SAC/InterActiveCorp. Chairman Barry Diller
Barry Diller, chairman of SAC/InterActiveCorp., arrives for the morning session at the Allen & Co. Media and Technology Conference in Sun Valley, Idaho, on July 12, 2012. Photographer: David Paul Morris/Bloomberg

Aereo Inc., the online television service backed by Barry Diller, will expand from New York to other large U.S. cities following a favorable court ruling, the 70-year-old billionaire said.

“We’re going to really start marketing,” Diller said yesterday in a Bloomberg Television interview in Sun Valley, Idaho, where he was attending the Allen & Co. annual retreat. “Within a year and a half, certainly by ’13, we’ll be in most major” markets.

A U.S. district judge this week allowed Aereo to continue operating while television networks pursue a copyright lawsuit against the company. Aereo captures broadcast signals with small antennas and streams them to devices such as Apple Inc.’s iPad, without paying for the programming.

“The ability for consumers to receive broadcast over the air signal is their right,” Diller said.

The ruling could upend the economics of broadcast television.
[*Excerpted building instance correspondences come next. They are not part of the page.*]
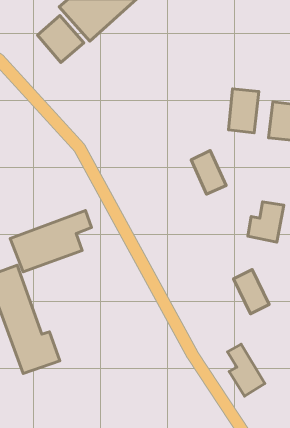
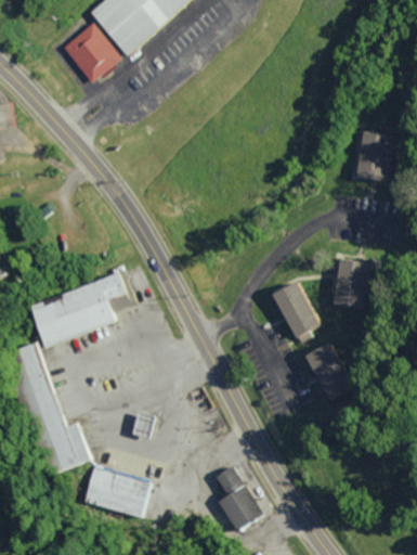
building: [229,89,259,133] -> none
building: [191,150,226,194] -> [279,282,324,337]
building: [227,344,265,396] -> [213,465,261,531]
building: none -> [82,465,151,517]

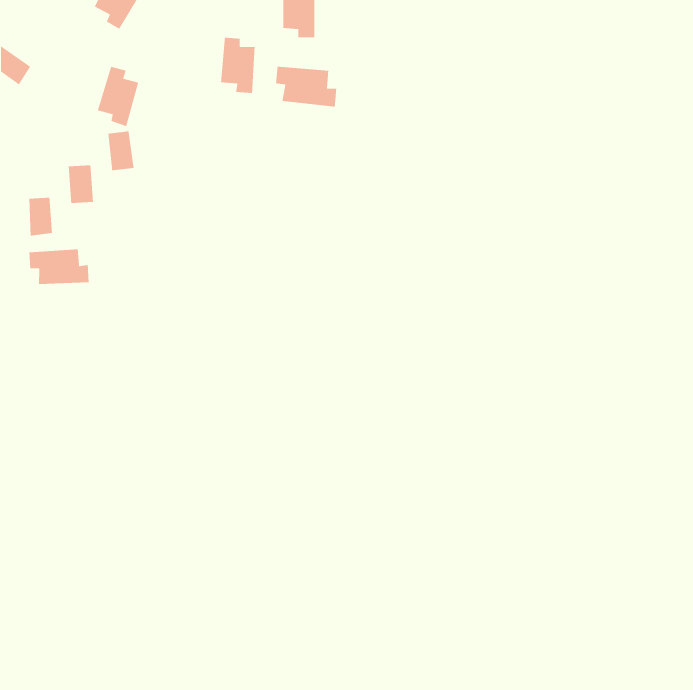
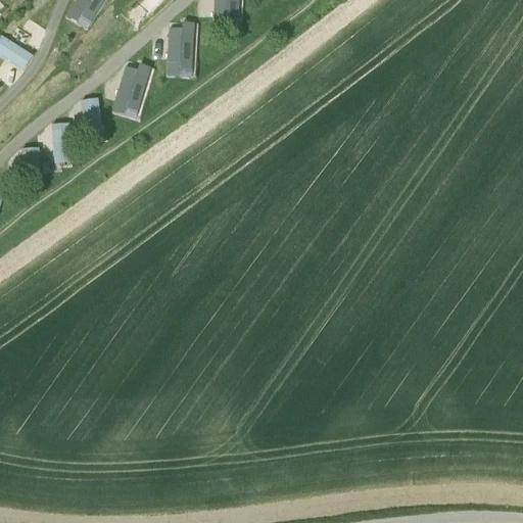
building: [275,66,337,107] -> none
building: [97,66,139,127] -> [116,66,148,112]
building: [29,248,90,285] -> none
CBS Corp.’s CBS, Comcast Corp.’s NBC, News Corp.’s Fox and Walt Disney Co.’s ABC -- all plaintiffs to the lawsuit - - receive “retransmission consent fees” from pay-TV operators such as Time Warner Cable Inc. for the right to rebroadcast the free-to-air signals to their subscribers.
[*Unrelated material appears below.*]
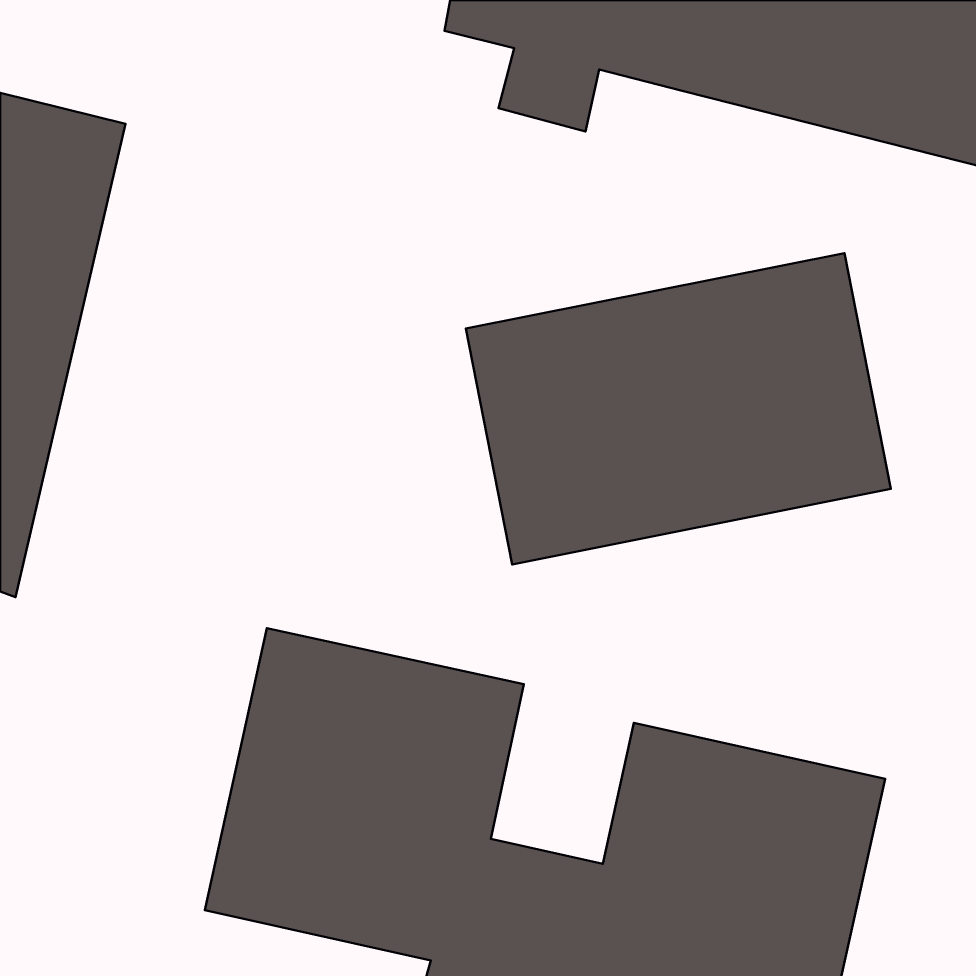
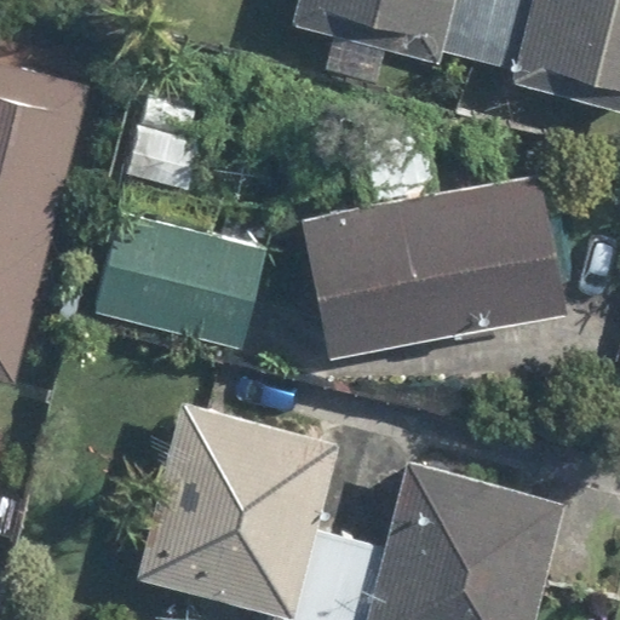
building: none -> [94,211,270,348]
“One of my friends at a large broadcaster said you succeeded in dropping my stock 2 percent,” Diller said, without naming the broadcaster. “I did think we were on the right side of this, and I’m happy the judge agreed with us.”

Executives of all the major broadcast networks are attending Sun Valley.

The cases are American Broadcasting Cos. v. Aereo , 12-01540, and WNET v. Aereo, 12-01543 , U.S. District Court, Southern District of New York (Manhattan).